Bahçeli, Türk milletinin zulme karşı dayanışma içinde hareket ettiğini belirterek, açıklamasında şu ifadeleri kullandı:

"Hollanda'nın yanlı, kasti ve kararmış politikalarına karşı etkili, milli ve asla geri adım atmayan diplomatik ve siyasi kararlar derhal alınmalı ve uygulamaya geçilmelidir. Milliyetçi-Ülkücü Hareket ülkemizdeki ve yurt dışındaki teşkilatlarıyla birlikte devletinin, hükümetinin yanında sapasağlam duruş gösterecek, barışçıl ve demokratik nitelikli protestoların yeri geldiğinde icrasından kaçınmayacaktır. Şu anda Hollanda ile diplomatik ilişkilerin askıya alınması, diğer yaptırım ve tedbirlerin sırasıyla hayata geçirilmesi acil bir ihtiyaçtır. Ta ki Hollanda Türkiye'den ve Türk milletinden resmi özür dileyene kadar bu kararlılık sürdürülmelidir. Sık sık bahsedilen, ama bize göre sözde kalan Avrupa değerlerini, kökten çürüten Hollanda'nın bayağı ve maksatlı Türkiye husumeti unutulmayacak, unutturulmayacaktır.

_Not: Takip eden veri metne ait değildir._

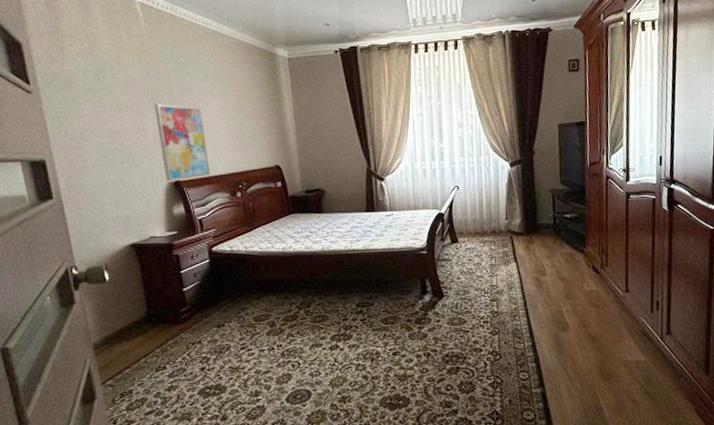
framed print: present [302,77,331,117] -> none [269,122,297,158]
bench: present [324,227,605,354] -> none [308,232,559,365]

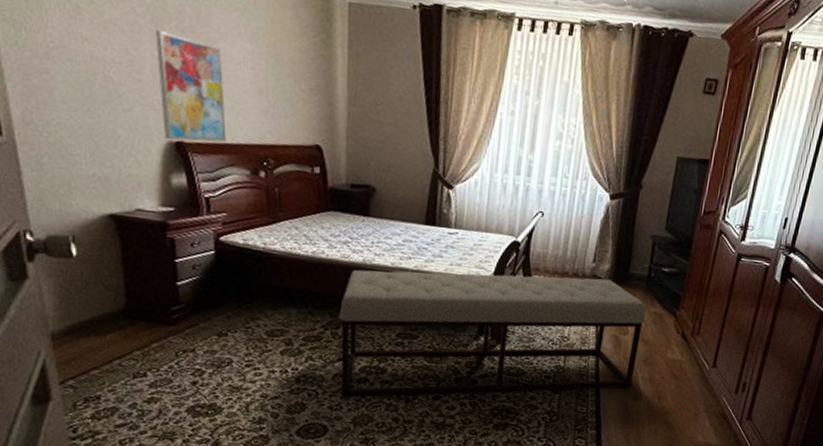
bench: none [308,232,559,365] -> present [338,269,646,398]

Bu ülkede yaşayan Türk vatandaşları da 15 Mart'ta saldırganlığın bedelini sandıkta, demokratik adap ve yollarla mutlaka ödetecektir. Milliyetçi Hareket Partisi Hollanda'yı lanetlemektedir. Bilinmelidir ki aziz milletimiz 16 Nisan’da Avrupa’ya, terör örgütlerine, Türkiye'nin kuyusunu kazmaya çalışan bütün çürümüş odaklara dersini verecek, sandıkta 'Evet' diyecektir."